About OAuth2, I believe many beginners have some questions. This article has collected these questions into a QA, which may help OAuth2 learners.


  • What are the common scenarios for OAuth2?

    OAuth2 is mainly used for API authorization, which is a solution for authorization between cross API services. It is suitable for single sign-on (SSO), authorization authentication between microservices, API open platform and other scenarios.

  • What is the OAuth2 client?

    A client is only a OAuth2 client if it is registered as a client with the OAuth2 authorization server and has been given an exclusive client_id identifier.
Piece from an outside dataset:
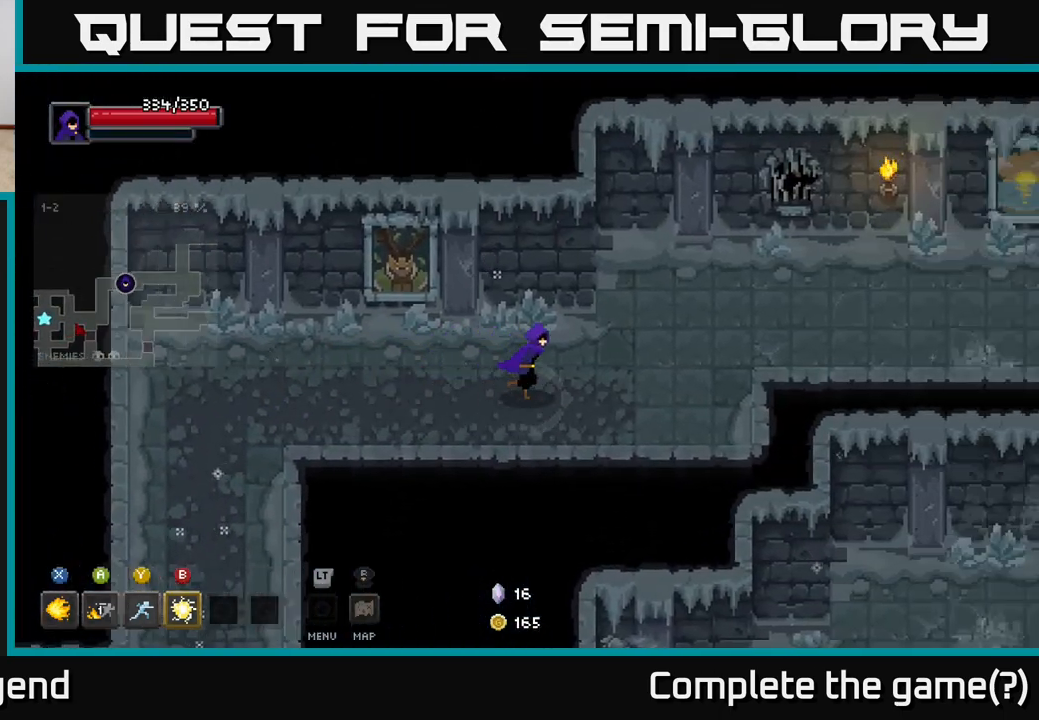
{"buttons": [], "left_stick": "up-right", "right_stick": "center", "events": [[333, "left_stick", "up-right"]]}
Client applications such as Android apps, IOS apps, and Web front ends also follow this principle; they themselves register to the OAuth2 authorization server to be OAuth2 clients, otherwise they are not OAuth2 clients and must be themselves, not the back-end services that support them.
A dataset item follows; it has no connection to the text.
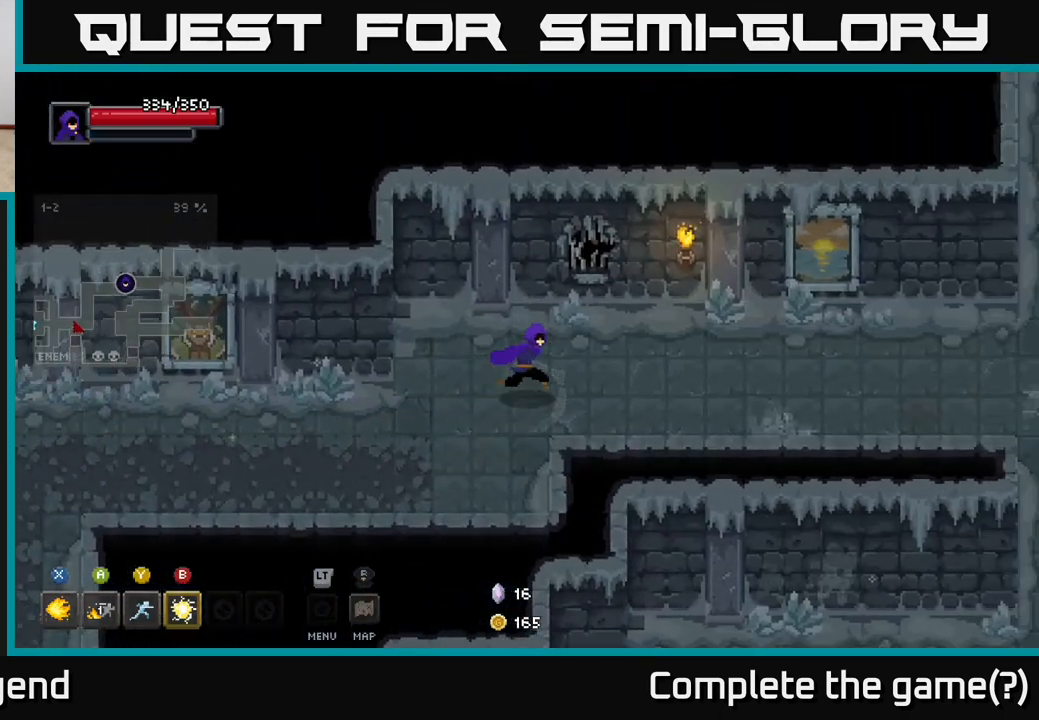
{"buttons": [], "left_stick": "right", "right_stick": "center", "events": [[50, "left_stick", "right"]]}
  • Why are there two types of OAuth2 clients, public and confidential, and what are the scenarios for each?

    See rfc6749#section-2.1 for the definition, according to whether OAuth2 client itself has the ability to maintain the privacy of client credentials, and whether it can securely authenticate the client’s credentials through the authorization server to classify OAuth2 clients as confidential clients and public clients. Most of the back-end data services should be registered as confidential clients; can not guarantee the security of their own credentials should be registered as public clients, public clients are no client_sercet, directly registered to the OAuth2 authorization server to implement the client, not through the back-end application for access token relay are public clients, specific scenarios require direct connection to the authorization server Web applications, mobile applications belong to this category.

  • Should the access_token and refresh_token of OAuth2 be returned directly to the front-end?

    The ability to return to the front end depends on whether the front end is a OAuth2 client directly on the authorization server, if not, it cannot hold access_token and refresh_token. The issuing target for access_token and refresh_token can only be the OAuth2 client. If exposed, they are vulnerable to theft.

  • How should a non-OAuth2 client application get authorization status if it cannot hold access_token and refresh_token directly?

    When the authorization is successful, a mapping between the token and the user client side can be done with the help of session or cookie. Of course, an opaque token (Opaque Token) mapping can also be considered, depending on business considerations.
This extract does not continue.